Slettnes Lighthouse (Norwegian: Slettnes fyr) is the northernmost mainland lighthouse on Earth. It is located in Gamvik Municipality in Troms og Finnmark county, Norway. It sits along the Barents Sea approximately 3 kilometres (1.9 mi) north of the village of Gamvik on the northern coast of the Nordkinn Peninsula, within the Slettnes Nature Reserve. The 39-metre (128 ft) lighthouse is the only cast iron lighthouse in Finnmark county.
This is the easternmost of the three Nordkapp area lighthouses, and it is often considered the North Cape Light, marking the "top" of Europe. Fruholmen Lighthouse is located about 500 metres (0.31 mi) farther north, on the island of Ingøya, but the Slettnes Lighthouse is the northernmost lighthouse on the mainland of Scandinavia.

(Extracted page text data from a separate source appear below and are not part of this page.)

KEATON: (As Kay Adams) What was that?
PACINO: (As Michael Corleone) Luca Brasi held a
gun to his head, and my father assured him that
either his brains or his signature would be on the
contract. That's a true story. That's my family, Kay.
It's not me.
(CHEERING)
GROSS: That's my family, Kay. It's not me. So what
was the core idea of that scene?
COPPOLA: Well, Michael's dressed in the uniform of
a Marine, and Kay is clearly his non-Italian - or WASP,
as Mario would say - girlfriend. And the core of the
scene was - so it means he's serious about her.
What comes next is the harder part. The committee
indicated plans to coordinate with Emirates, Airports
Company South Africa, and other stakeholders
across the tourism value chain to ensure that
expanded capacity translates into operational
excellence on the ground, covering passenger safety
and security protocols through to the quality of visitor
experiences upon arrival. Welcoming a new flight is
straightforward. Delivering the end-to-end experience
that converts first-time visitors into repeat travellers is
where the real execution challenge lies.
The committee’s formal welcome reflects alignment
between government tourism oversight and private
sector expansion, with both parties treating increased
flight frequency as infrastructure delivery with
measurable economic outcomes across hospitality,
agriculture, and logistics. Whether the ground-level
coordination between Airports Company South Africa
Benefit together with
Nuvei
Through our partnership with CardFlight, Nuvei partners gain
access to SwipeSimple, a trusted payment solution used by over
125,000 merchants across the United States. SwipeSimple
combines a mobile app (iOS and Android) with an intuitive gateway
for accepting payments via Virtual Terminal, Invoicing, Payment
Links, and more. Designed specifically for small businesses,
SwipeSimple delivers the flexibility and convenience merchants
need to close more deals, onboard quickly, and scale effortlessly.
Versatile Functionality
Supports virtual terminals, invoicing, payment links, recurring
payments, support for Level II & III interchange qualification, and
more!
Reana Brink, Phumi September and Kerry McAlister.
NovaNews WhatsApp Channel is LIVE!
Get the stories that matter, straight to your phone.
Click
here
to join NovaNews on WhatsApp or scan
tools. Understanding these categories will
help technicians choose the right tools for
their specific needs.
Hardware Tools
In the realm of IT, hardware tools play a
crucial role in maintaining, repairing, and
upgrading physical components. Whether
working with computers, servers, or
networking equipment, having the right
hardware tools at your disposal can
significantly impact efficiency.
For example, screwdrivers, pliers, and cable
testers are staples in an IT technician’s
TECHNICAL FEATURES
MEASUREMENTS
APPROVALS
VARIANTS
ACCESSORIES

This lighthouse was built from 1903 to 1905. The round cast iron tower is 39 metres (128 ft) tall and it is painted red with two white horizontal bands. The light on top emits one long (2.5 sec) white flash every 20 seconds. The light burns from 12 August until 24 April each year. It doesn't burn during the summer due to the midnight sun. In 1922 the lighthouse got a foghorn with a siren, which gave a signal every thirty seconds, helping in fog and bad visibility. The foghorn could be heard in form of a one to two tone signal with a range of 6 nautical miles (11 km; 6.9 mi). The fog horn was in use until 1985.

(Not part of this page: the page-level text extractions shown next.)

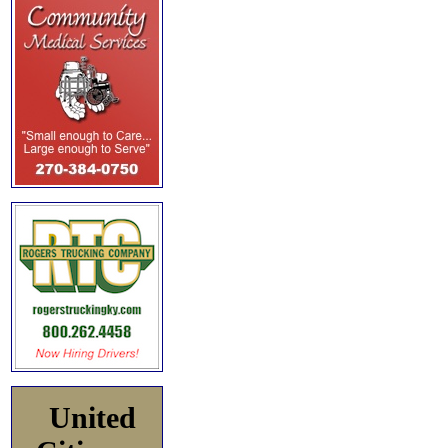
United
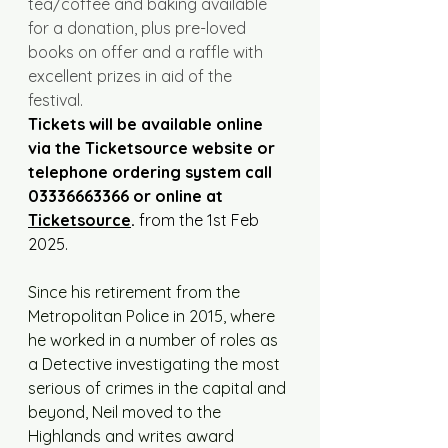
tea/coffee and baking available 
for a donation, plus pre-loved 
books on offer and a raffle with 
excellent prizes in aid of the 
festival. 
Tickets will be available online 
via the Ticketsource website or 
telephone ordering system call 
03336663366 or online at 
Ticketsource
.
 from the 1st Feb 
2025.
Since his retirement from the 
Metropolitan Police in 2015, where 
he worked in a number of roles as 
a Detective investigating the most 
serious of crimes in the capital and 
beyond, Neil moved to the 
Highlands and writes award 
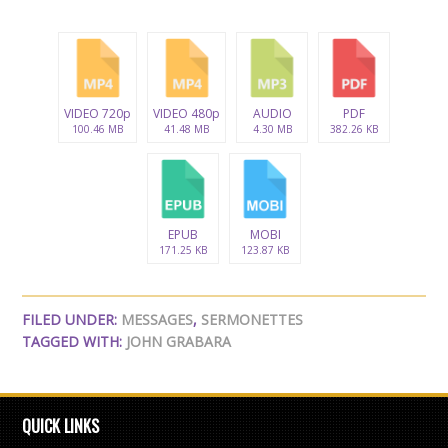
VIDEO 720p
VIDEO 480p
AUDIO
PDF
100.46 MB
41.48 MB
4.30 MB
382.26 KB
EPUB
MOBI
171.25 KB
123.87 KB
FILED UNDER:
MESSAGES
,
SERMONETTES
TAGGED WITH:
JOHN GRABARA
QUICK LINKS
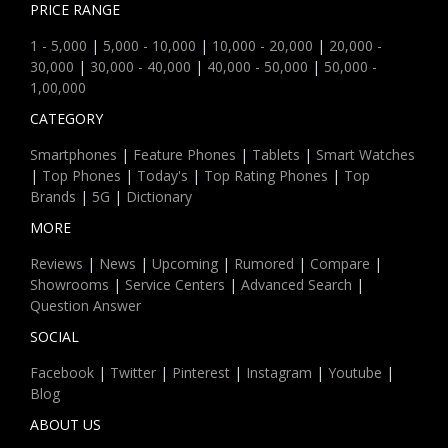
PRICE RANGE
1 - 5,000
|
5,000 - 10,000
|
10,000 - 20,000
|
20,000 -
30,000
|
30,000 - 40,000
|
40,000 - 50,000
|
50,000 -
1,00,000
CATEGORY
Smartphones
|
Feature Phones
|
Tablets
|
Smart Watches
|
Top Phones
|
Today's
|
Top Rating Phones
|
Top
Brands
|
5G
|
Dictionary
MORE
Reviews
|
News
|
Upcoming
|
Rumored
|
Compare
|
Showrooms
|
Service Centers
|
Advanced Search
|
Question Answer
SOCIAL
Facebook
|
Twitter
|
Pinterest
|
Instagram
|
Youtube
|
Blog
ABOUT US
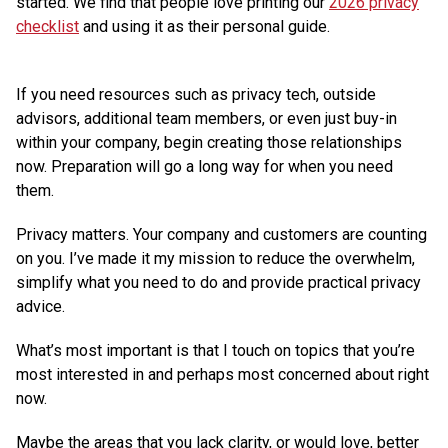
started. We find that people love printing our
2026 privacy
checklist
and using it as their personal guide.
If you need resources such as privacy tech, outside
advisors, additional team members, or even just buy-in
within your company, begin creating those relationships
now. Preparation will go a long way for when you need
them.
Privacy matters. Your company and customers are counting
on you. I’ve made it my mission to reduce the overwhelm,
simplify what you need to do and provide practical privacy
advice.
What’s most important is that I touch on topics that you’re
most interested in and perhaps most concerned about right
now.
Maybe the areas that you lack clarity, or would love, better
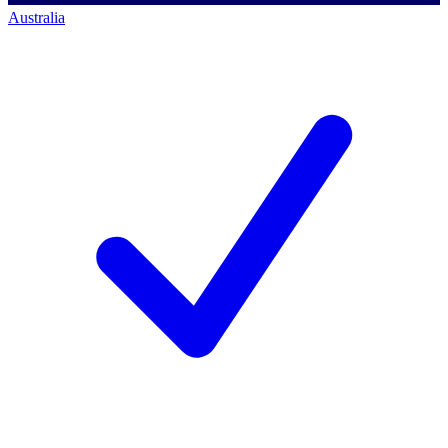
Australia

The lighthouse was heavily damaged during World War II by German troops, but it was painstakingly restored after the war. The restored station was designed by architects Blakstad and Munthe-Kaas and it was completed in 1948. The station is owned by the Kystverket and managed by Gamvik Municipality as a tourist center, and overnight accommodations are available in the station buildings. In 1998, the lighthouse was listed as a heritage site. The lighthouse was automated in 2005.